I'm trying to write some PHP to upload a file to a folder on my webserver. Here's what I have:

<?php
    if ( !empty($_FILES['file']['tmp_name']) ) {
        move_uploaded_file($_FILES['file']['tmp_name'], './' . $_FILES['file']['name']);
        header('Location: http://www.mywebsite.com/dump/');
        exit;
    }
?>

<!DOCTYPE html PUBLIC "-//W3C//DTD XHTML 1.1//EN"
    "http://www.w3.org/TR/xhtml11/DTD/xhtml11.dtd">
<html>
    <head>
        <title>Dump Upload</title>
    </head>
    <body>
        <h1>Upload a File</h1>
        <form action="upload.php" enctype="multipart/form-data" method="post">
            <input type="hidden" name="MAX_FILE_SIZE" value="1000000000" />
            Select the File:<br /><input type="file" name="file" /><br />
            <input type="submit" value="Upload" />
        </form>
    </body>
</html>

I'm getting these errors:

Warning: move_uploaded_file(./test.txt) [function.move-uploaded-file]: failed to open stream: Permission denied in E:\inetpub\vhosts\mywebsite.com\httpdocs\dump\upload.php on line 3

Warning: move_uploaded_file() [function.move-uploaded-file]: Unable to move 'C:\WINDOWS\Temp\phpA30E.tmp' to './test.txt' in E:\inetpub\vhosts\mywebsite.com\httpdocs\dump\upload.php on line 3

Warning: Cannot modify header information - headers already sent by (output started at E:\inetpub\vhosts\mywebsite.com\httpdocs\dump\upload.php:3) in E:\inetpub\vhosts\mywebsite.com\httpdocs\dump\upload.php on line 4

PHP version 4.4.7 Running IIS on a Windows box.

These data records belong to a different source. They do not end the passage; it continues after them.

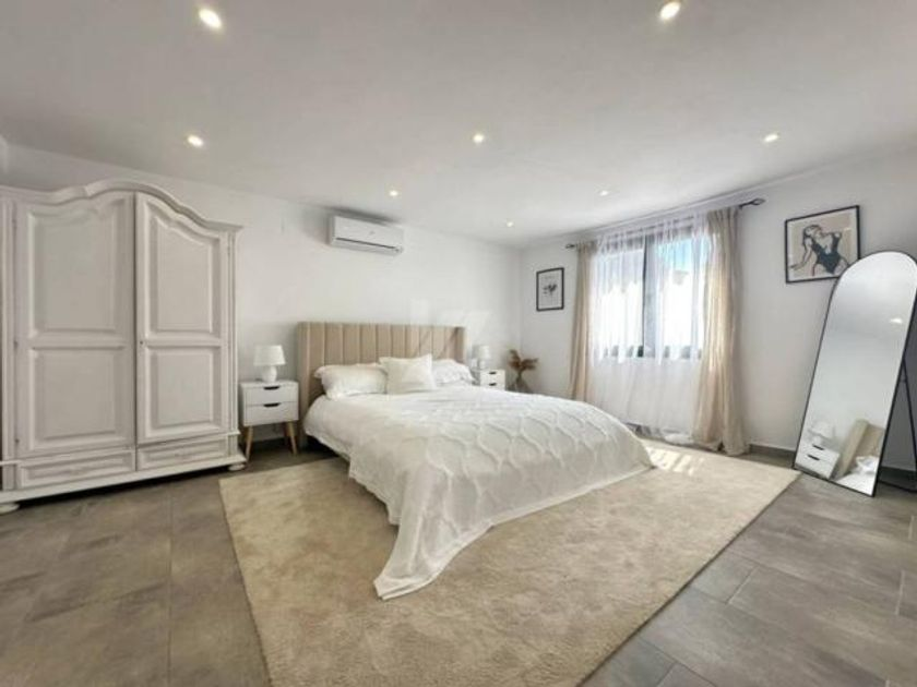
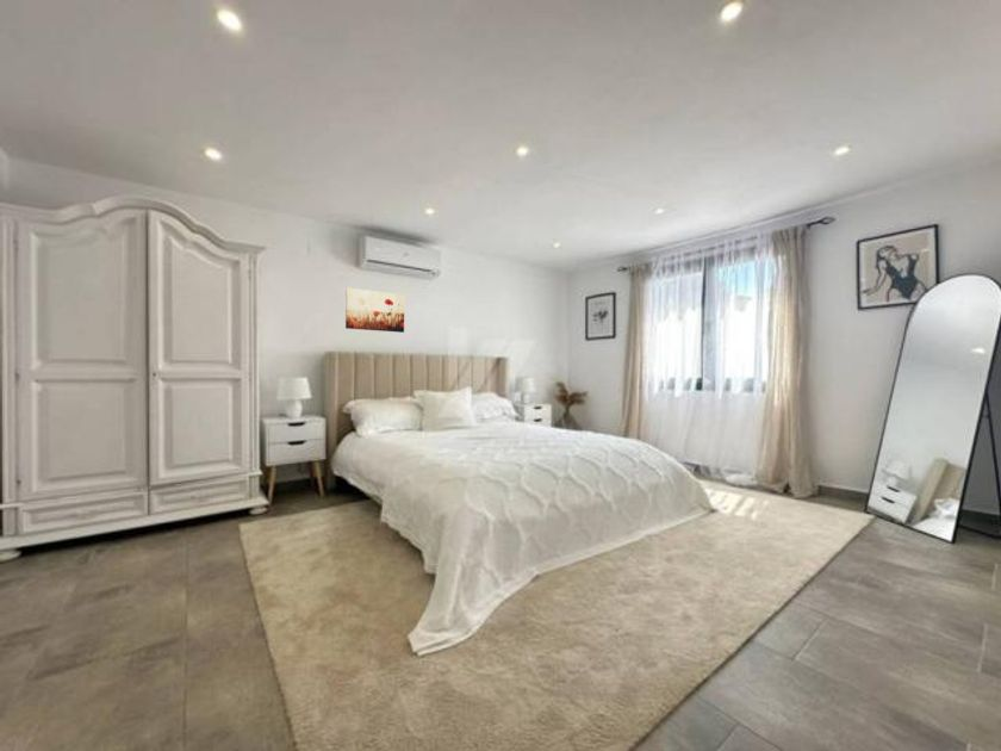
+ wall art [344,286,405,334]
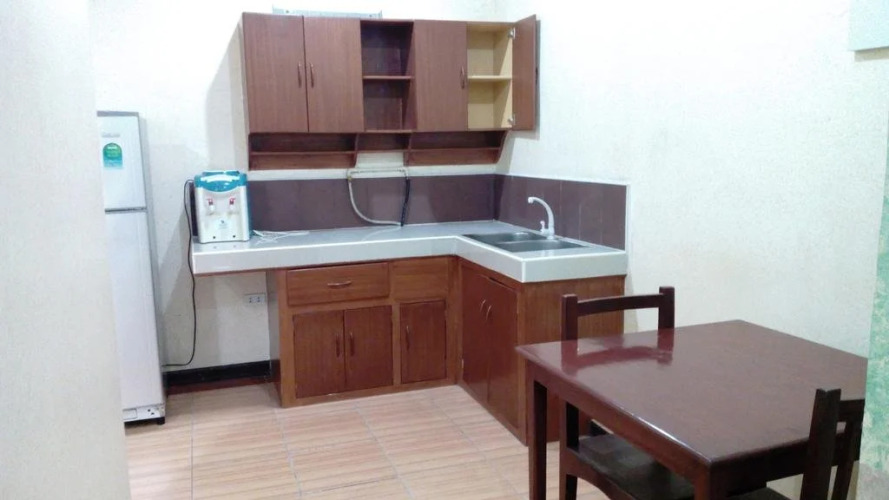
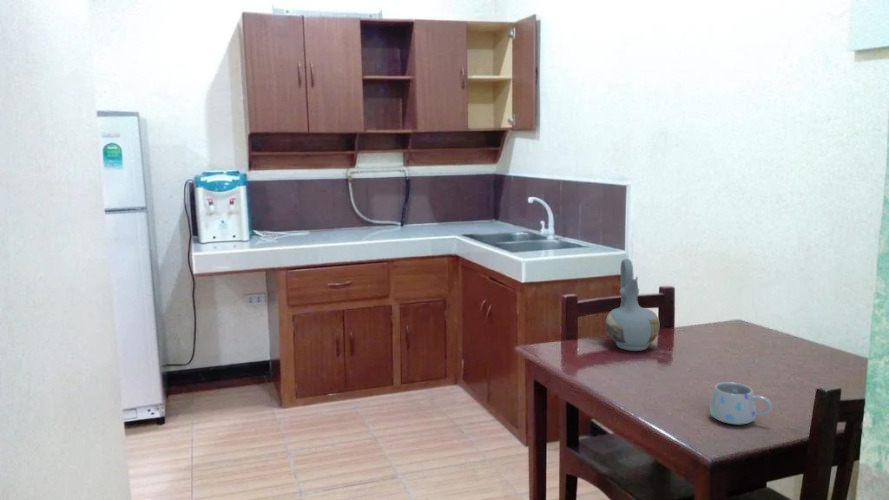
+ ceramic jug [604,258,660,352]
+ mug [709,381,773,426]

This particular file/folder has 777 permissions.

Any ideas?

Answer 1

OMG

move_uploaded_file($_FILES['file']['tmp_name'], './' . $_FILES['file']['name']);

Don't do that. $_FILES['file']['name'] could be ../../../../boot.ini or any number of bad things. You should never trust this name. You should rename the file something else and associate the original name with your random name. At a minimum use basename($_FILES['file']['name']).